08:14 – Dynamic Data Catalogs

VAST Database as an example of transactional and analytical infrastructure.

Benefits of SQL queries replacing traditional file operations for faster data handling.

09:50 – Metadata Evolves with Vectors

Explanation of embeddings, vector databases, and similarity search.

AI-driven understanding of unstructured data via vectors.

11:56 – Massive Scale of Vector Databases

Rough estimate: ~40 trillion vectors per 100 petabytes of data.

Challenges with conventional vector databases at massive scale (cost, memory, speed).

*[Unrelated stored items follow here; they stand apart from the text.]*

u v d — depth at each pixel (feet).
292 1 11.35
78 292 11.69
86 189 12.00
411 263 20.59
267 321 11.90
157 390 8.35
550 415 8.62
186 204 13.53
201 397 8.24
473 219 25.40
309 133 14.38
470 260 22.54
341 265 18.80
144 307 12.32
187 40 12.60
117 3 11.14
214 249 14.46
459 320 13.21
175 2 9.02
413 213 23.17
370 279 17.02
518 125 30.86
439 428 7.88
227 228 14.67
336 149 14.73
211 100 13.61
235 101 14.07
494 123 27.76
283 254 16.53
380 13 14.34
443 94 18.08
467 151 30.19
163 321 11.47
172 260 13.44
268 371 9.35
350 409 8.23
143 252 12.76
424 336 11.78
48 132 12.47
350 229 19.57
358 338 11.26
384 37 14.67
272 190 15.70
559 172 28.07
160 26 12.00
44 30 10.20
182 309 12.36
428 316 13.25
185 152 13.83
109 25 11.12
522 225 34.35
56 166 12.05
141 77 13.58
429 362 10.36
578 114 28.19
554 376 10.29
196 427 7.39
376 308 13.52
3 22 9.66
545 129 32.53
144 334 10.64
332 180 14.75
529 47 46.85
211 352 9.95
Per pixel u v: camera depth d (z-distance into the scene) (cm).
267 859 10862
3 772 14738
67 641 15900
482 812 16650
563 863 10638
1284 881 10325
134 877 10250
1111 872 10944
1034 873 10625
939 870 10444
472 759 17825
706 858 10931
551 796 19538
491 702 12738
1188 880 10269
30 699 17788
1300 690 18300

13:22 – Future Scale Problems and AI-driven Data Engineering

Retrieval-Augmented Generation (RAG) increases vector database scale needs.

Nvidia's data flywheel concept accelerates embedding and data engineering automation.

15:48 – Predicting Infrastructure Needs (Two-Year Outlook)

Jeff predicts AI models will significantly improve data engineering within two years.

Enterprises need vector databases capable of transactional, real-time performance.

18:10 – Future-Proofing Infrastructure (Five-Year Outlook)

Jeff expects AI-driven automation to impact all business processes (factories, back-office).

Businesses must be prepared for rapid scaling and foundational AI-driven changes.

21:14 – Industries Leading the AI Infrastructure Race

AI adoption speed varies by industry—highest "fury" is in software development.

Banks and trading firms leverage AI differently: profit efficiency vs. alpha-seeking.

23:55 – Cloud vs. On-Premises Infrastructure Choices

Jeff sees hybrid approaches prevailing; decision-making depends on enterprise-specific needs.

Introduces idea of "agentic workforce" prompted by Jensen Huang's statement (100M AI agents).

24:31 – Agent Ownership and Future Consequences

Raises profound questions about ownership and management of AI agents in business.

Jeff notes limited current customer recognition of these deeper implications.

25:56 – Closing Remarks

Nicole and Jeff conclude by noting broad societal implications of AI-driven changes.

Emphasis on importance of continued discussions around big metadata.